▶ **Source excerpt**
=====
[metapost] Re: new is_clockwise routine

Daniel H. Luecking luecking at uark.edu
Wed Nov 30 19:18:40 CET 2005


On Wed, 30 Nov 2005, Giuseppe Bilotta wrote:

> Wednesday, November 30, 2005 Dan Luecking wrote:
>
> > Giuseppe: What you called a knot is what I would call a loop.
> > But what is the "knot factor"?  If that just the discriminant
> > of g'xg''?
>
> I obtain it as the only possibly-negative factor of the
> discriminant of the second-degree equation that gives the
> time value for the cusp or the time values where the loop
> crosses itself (the other factor is a sqaure, so it's always
> non-negative). Apart from a constant numerical factor, it's
> equal to
>
> 4 (P1 - P0) × (P2 - P1) (P2 - P1) × (P3 - P2) -
>   ((P1 - P0) × (P3 - P2))^2

OK. Lets call this 4ac-b^2. The quadratic g'xg'' is (a positive constant
times)
  q(t) = a(1-t)^2 + b(1-t)t + ct^2

If we divide this by t^2 and set u=(1-t)/t we get
  p(u) = au^2 + bu + c.
Then 0 < t < 1 corresponds to u > 0. The above expression is the
discriminant of p and of course helps determines its roots. These
determine the roots of q (except a root of q at 0 corresponds to a=0).
=====
▶ **Dataset rows**
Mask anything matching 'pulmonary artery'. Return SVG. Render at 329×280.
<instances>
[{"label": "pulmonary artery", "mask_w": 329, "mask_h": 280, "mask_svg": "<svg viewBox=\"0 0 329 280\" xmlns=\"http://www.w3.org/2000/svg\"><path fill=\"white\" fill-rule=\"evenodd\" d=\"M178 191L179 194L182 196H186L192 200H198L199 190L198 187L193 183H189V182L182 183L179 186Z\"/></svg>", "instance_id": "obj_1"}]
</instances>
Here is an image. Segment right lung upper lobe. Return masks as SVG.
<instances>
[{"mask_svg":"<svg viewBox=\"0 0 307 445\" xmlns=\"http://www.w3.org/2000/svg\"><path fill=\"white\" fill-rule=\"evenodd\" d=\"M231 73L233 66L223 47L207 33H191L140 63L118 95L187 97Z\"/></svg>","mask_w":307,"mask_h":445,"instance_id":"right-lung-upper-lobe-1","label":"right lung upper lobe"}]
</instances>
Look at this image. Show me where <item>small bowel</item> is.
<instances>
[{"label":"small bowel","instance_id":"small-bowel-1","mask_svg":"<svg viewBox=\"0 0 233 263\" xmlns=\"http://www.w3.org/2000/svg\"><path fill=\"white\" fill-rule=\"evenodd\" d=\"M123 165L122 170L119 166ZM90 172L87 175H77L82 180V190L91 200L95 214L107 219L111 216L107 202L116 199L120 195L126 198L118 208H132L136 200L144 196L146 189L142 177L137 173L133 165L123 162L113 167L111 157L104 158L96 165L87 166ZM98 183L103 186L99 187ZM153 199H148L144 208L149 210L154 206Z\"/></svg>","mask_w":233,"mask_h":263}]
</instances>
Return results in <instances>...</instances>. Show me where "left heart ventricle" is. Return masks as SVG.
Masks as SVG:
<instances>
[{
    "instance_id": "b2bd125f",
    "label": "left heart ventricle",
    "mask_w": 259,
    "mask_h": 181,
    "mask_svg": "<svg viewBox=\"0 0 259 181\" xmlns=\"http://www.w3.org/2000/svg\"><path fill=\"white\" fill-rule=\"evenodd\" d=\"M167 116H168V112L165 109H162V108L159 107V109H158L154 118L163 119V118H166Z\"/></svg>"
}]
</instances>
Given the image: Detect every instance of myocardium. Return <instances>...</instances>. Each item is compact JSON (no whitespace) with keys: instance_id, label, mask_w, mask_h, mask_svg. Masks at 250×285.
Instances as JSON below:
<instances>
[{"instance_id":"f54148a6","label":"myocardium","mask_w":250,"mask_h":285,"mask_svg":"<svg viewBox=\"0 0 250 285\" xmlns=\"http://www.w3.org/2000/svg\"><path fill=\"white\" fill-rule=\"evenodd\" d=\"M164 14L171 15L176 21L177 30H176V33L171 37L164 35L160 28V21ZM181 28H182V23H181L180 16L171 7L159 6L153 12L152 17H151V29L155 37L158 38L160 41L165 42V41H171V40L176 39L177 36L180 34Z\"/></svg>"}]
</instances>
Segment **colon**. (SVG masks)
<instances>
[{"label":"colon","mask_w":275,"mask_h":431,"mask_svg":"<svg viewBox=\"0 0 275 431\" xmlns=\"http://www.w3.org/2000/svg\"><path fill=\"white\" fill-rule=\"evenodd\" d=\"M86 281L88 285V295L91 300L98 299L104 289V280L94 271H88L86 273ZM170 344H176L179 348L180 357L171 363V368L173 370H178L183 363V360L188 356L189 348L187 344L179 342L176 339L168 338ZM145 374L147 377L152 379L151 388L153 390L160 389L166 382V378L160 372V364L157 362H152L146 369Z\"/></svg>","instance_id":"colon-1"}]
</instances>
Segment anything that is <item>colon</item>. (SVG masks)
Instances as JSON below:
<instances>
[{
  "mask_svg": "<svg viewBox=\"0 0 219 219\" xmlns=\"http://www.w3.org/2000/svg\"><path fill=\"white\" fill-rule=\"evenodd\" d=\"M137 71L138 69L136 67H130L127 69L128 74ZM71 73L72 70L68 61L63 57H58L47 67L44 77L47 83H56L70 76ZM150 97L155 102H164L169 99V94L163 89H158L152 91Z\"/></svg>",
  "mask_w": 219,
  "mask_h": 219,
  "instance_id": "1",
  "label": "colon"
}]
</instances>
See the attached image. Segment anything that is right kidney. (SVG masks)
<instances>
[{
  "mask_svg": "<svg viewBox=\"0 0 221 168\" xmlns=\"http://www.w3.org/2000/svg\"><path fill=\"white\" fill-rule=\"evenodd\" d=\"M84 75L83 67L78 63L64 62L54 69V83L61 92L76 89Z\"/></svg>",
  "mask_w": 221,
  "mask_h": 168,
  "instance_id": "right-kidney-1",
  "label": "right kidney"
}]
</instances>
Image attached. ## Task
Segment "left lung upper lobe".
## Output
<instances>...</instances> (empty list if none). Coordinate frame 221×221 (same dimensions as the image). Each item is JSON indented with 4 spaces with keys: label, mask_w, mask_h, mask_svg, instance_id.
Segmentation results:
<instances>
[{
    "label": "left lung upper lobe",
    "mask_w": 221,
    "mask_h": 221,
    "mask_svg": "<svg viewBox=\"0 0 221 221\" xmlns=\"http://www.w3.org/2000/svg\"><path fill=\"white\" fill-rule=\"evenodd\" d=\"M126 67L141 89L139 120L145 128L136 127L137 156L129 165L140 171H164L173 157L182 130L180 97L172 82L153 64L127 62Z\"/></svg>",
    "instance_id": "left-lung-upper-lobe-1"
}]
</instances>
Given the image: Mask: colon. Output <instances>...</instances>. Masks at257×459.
=====
▶ **Task directions**
Reproduce the message about the is_clockwise routine word for word, everything from "Daniel H. Luecking" down to "call a loop.".

▶ **Written solution**
Daniel H. Luecking luecking at uark.edu
Wed Nov 30 19:18:40 CET 2005


On Wed, 30 Nov 2005, Giuseppe Bilotta wrote:

> Wednesday, November 30, 2005 Dan Luecking wrote:
>
> > Giuseppe: What you called a knot is what I would call a loop.